Wednesday, January 11, 2023

Health Insurance Woes Which Could Be Worse

It has been a long time since I've had a very bad day, the kind of day where morning phone calls and money worries seep across the whole day and poison it.  Yesterday was that day--and I'll admit that it could have been much worse.  There is a happy-ish ending, which makes the feel of poisoning even more difficult, because I feel like I shouldn't be feeling so bad.

My day started out well.  I wrote a poem, and then I wrote a blog post that thought about goals and how I might do more poem writing in 2023.  I wrote e-mails to the charitable organizations asking to be removed from the monthly automatic donations that I had set up back when I was fully employed and had more resources.

I went to the online site to check my credit card record to make sure I had contacted all the charitable organizations, and I noticed that my monthly health insurance premium had jumped from $22.20 a month to $752.16 a month.  So I spent an hour on the phone trying to get that sorted out.  

The good news:  because I called before Jan. 15, I had options.  I switched us from a gold to a bronze plan.  Because of our experience in the past 5 months, with doctor's visits that I thought were covered but we still ended up with a bill, I knew that I didn't want to pay hundreds of dollars more for that plan.

I am still not sure what the bronze plan will and will not cover, but the monthly premium is zero dollars.  Later in the morning, I had a video call with my spouse, and we both ended up depressed.  I wish I could say that I was happy to have caught the increased premium price and felt lucky to have made the phone calls when there was still time to make changes.  I did feel lucky, but I also felt sad and frustrated to be spending so much time on these issues--and money.

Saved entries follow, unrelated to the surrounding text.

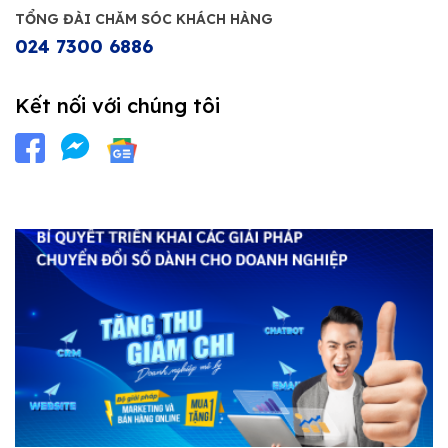
TỔNG ĐÀI CHĂM SÓC KHÁCH HÀNG
024 7300 6886
Kết nối với chúng tôi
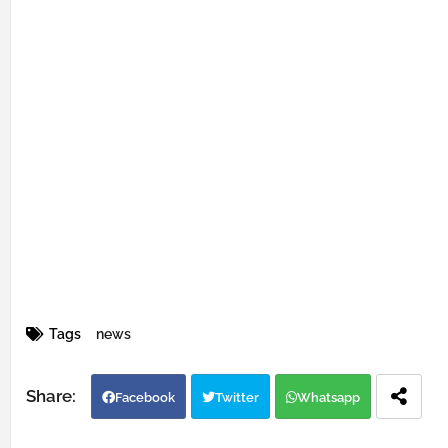
Tags
news
Facebook
Twitter
Whatsapp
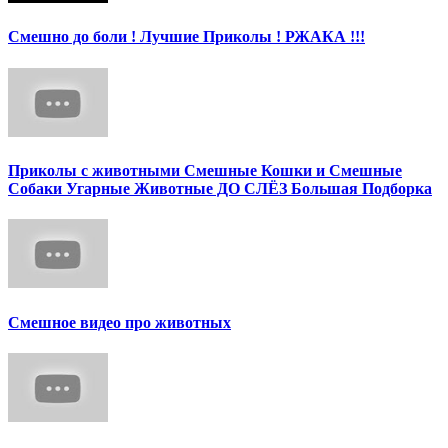
Смешно до боли ! Лучшие Приколы ! РЖАКА !!!
Приколы с животными Смешные Кошки и Смешные
Собаки Угарные Животные ДО СЛЁЗ Большая Подборка
Смешное видео про животных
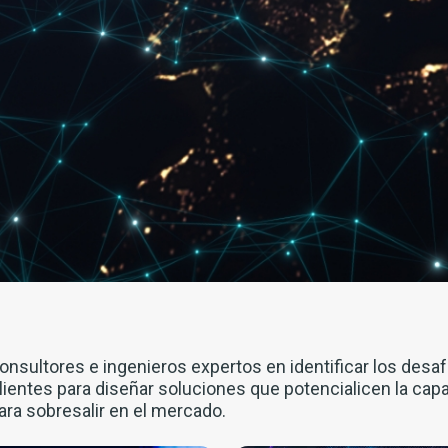
sultores e ingenieros expertos en identificar los desaf
lientes para diseñar soluciones que potencialicen la capa
ra sobresalir en el mercado.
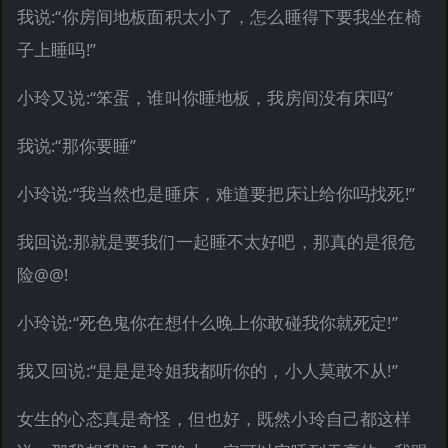
我说:“你房间地板面积太小了，怎么睡得下要我坐在椅
子上睡吗!”
小玲又说:“笨蛋，谁叫你睡地板，我房间没有床吗”
我说:“那你要睡”
小玲说:“我当然也是睡床，难道要把床让给你吗找死!”
我回说:那就是要我们一起睡不太好吧，那真的是很危
险@@!
小玲说:“死色鬼你在想什么晚上你敢碰我你就死定!”
我又回说:“是是是玲姐我都听你的，小人莫敢不从!”
女生的心态真是奇怪，但也好，既然小玲自己都这样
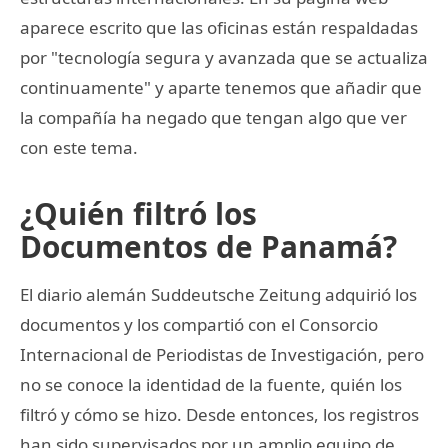
aparece escrito que las oficinas están respaldadas
por "tecnología segura y avanzada que se actualiza
continuamente" y aparte tenemos que añadir que
la compañía ha negado que tengan algo que ver
con este tema.
¿Quién filtró los
Documentos de Panamá?
El diario alemán Suddeutsche Zeitung adquirió los
documentos y los compartió con el Consorcio
Internacional de Periodistas de Investigación, pero
no se conoce la identidad de la fuente, quién los
filtró y cómo se hizo. Desde entonces, los registros
han sido supervisados por un amplio equipo de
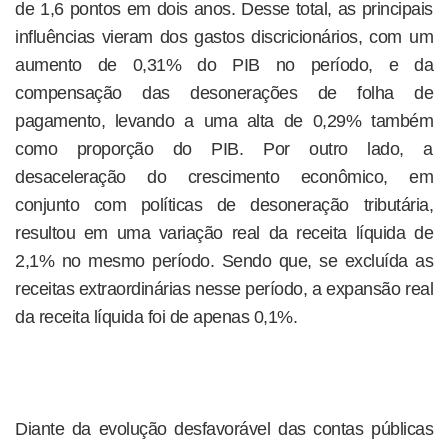
de 1,6 pontos em dois anos. Desse total, as principais
influências vieram dos gastos discricionários, com um
aumento de 0,31% do PIB no período, e da
compensação das desonerações de folha de
pagamento, levando a uma alta de 0,29% também
como proporção do PIB. Por outro lado, a
desaceleração do crescimento econômico, em
conjunto com políticas de desoneração tributária,
resultou em uma variação real da receita líquida de
2,1% no mesmo período. Sendo que, se excluída as
receitas extraordinárias nesse período, a expansão real
da receita líquida foi de apenas 0,1%.
Diante da evolução desfavorável das contas públicas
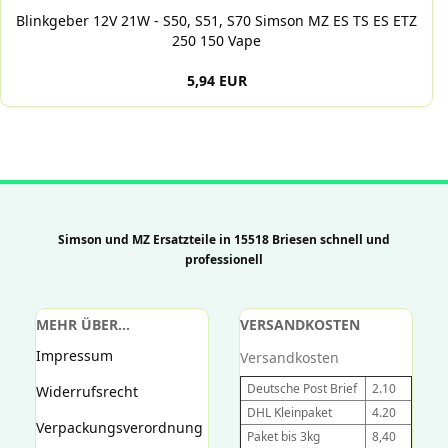
Blinkgeber 12V 21W - S50, S51, S70 Simson MZ ES TS ES ETZ
250 150 Vape
5,94 EUR
Simson und MZ Ersatzteile in 15518 Briesen schnell und
professionell
MEHR ÜBER...
VERSANDKOSTEN
Impressum
Versandkosten
Deutsche Post Brief
2.10
Widerrufsrecht
DHL Kleinpaket
4.20
Verpackungsverordnung
Paket bis 3kg
8,40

In the past year, we've had several different health insurance plans, and even though we've often spent over $1,000 a month on the premium, even though we paid the deductible, we still had thousands of dollars of medical bills last year.  And then you add the co-pays, and the cost of health care really begins to mount.  When I went to the physical therapist after my wrist surgery, I had to pay $45.00 for each visit.  Without health insurance, the physical therapy session would have cost $80.00--it's some savings, but not much.

A few hours later, I had a video call with my spouse, and this topic brought him down.  Then he opened some mail, looking for a doctor's bill that had come in.  Along the way, he opened some year-end statements for our various investments.  Like much of middle class America, our accounts have lost money in the past year.

We ended the call with both of us feeling depressed, like we can't get ahead or even tread water.  In some ways, it's ridiculous to feel that way.  We have resources, we have a very small house that is paid for even though it needs improvements, we want to think that we will/would have some employment options in the future if/when we decide to go that way.

I tried various ways of self-soothing (a walk, some tea, some candy), but it took the whole afternoon for my funk to lift.  By the early evening, I decided I needed some light viewing, so I cued up the latest Sandra Bullock movie, The Lost City.  What fun, with some laugh out loud parts and some adventure and a bit of sadness as the main character says a final goodbye to her dead husband.

Today I want to have a better day, with more writing and more quilt creating.  I want to take 2 walks.  I want to feel better while I'm walking--I've felt SO tired when walking the last few days, and I do wonder if I'm not fighting off some sort of bug.  I'm going to start some bread dough.  I plan to roast some vegetables.  I plan to do the kind of self-care that may keep me from needing to utilize my health insurance.


1 comment:

Mary Beth said...

what a lovely close to the day...self-care that renders health insurance unneeded.